We want to repeat the analysis performed in the StatusReport.html file at any given date. To do this we need to solve two problems:
Find an easy and robust way to download the DTCC data and, potentially, adding new sources of information.
Find a source of information for interest rate curve data that addresses the issue of intraday movements that we analysed in the previous report
We use the dataonderivatives package to source automatically the information from the various sources. Please note that we can’t use the original package available on CRAN. I hence forked the repository on Github and modified it to account for the new link where DTCC reports can be retrieved from. This is why there is the command remotes::install_github(“DavideMagno/dataonderivatives”) in the next chunck of code.
The data that is downloaded with this package needs to be formatted to be used. That’s why I created two functions in the DataIngestion.R file:
DownloadFromDTCC: download the DTCC report at given dates (even more than one at the same time) and fix dates and notional formatting
DownloadFromCME: download the DTCC report at given dates (even more than one at the same time) and fix dates, time to maturity formatting and saves the floating rate type
Let’s see how to use these functions, with a date different from the 18th of June.
# remotes::install_github("DavideMagno/dataonderivatives")
source(here::here("R/DataIngestion.R"))
report.date <- as.Date("2021-06-16")
data <- DownloadFromDTCC(report.date)
data
The same can be done for the CME source and this time we download multiple days of data.
dates <- as.Date("2021-06-07") + lubridate::days(0:4)
data.cme <- DownloadFromCME(dates)

== == ==

* Activity 1 *
Render this sentence from the passage about downloading DTCC data into Spanish: "The same can be done for the CME source and this time we download multiple days of data."
* Activity 2 *
Starting at the line containing "or use archive from this repository" and ending at the last line of the entries, switch every "docker-compose" to "docker compose" and give back only those lines, otherwise unchanged.

== == ==

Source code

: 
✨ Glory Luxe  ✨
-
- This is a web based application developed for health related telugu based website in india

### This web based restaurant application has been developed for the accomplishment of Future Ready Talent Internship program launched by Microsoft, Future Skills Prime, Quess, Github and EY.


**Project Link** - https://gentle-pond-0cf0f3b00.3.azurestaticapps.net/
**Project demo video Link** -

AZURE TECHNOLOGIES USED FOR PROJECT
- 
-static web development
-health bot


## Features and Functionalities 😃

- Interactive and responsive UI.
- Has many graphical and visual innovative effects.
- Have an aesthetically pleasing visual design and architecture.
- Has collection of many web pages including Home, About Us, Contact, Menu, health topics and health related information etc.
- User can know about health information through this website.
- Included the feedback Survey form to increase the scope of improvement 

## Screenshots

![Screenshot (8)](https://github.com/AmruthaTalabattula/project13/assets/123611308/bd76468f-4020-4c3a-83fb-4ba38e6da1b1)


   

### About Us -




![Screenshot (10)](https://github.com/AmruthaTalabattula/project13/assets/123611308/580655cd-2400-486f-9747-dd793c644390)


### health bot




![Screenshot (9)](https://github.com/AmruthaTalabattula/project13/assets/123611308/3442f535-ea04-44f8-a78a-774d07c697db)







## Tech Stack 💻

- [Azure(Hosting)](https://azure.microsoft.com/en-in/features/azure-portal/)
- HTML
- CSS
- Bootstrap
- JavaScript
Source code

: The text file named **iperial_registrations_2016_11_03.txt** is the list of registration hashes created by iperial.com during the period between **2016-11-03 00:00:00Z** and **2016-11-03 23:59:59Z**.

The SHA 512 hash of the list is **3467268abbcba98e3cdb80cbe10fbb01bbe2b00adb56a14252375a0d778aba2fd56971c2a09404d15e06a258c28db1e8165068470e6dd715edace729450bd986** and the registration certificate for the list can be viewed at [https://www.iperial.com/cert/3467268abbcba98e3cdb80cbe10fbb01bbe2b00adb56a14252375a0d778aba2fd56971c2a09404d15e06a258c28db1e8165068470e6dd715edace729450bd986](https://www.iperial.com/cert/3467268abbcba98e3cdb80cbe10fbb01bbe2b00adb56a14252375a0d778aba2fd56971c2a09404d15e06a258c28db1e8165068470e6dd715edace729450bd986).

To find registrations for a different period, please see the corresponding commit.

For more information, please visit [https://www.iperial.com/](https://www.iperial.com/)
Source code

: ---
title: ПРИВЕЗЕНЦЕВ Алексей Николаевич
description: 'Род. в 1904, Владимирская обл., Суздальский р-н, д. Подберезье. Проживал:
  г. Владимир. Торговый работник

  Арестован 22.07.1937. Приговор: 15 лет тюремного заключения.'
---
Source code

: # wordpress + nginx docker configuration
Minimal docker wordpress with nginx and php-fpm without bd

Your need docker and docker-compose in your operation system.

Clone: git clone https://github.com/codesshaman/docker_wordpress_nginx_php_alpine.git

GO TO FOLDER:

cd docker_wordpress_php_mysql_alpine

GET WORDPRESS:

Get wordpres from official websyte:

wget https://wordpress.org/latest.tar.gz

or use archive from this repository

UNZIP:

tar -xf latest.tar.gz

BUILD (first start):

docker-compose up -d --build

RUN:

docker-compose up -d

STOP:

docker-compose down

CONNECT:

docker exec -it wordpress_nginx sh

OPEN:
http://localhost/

== == ==

* Answer section 1 *
Lo mismo se puede hacer con la fuente CME y esta vez descargamos varios días de datos.

* Answer section 2 *
or use archive from this repository

UNZIP:

tar -xf latest.tar.gz

BUILD (first start):

docker compose up -d --build

RUN:

docker compose up -d

STOP:

docker compose down

CONNECT:

docker exec -it wordpress_nginx sh

OPEN:
http://localhost/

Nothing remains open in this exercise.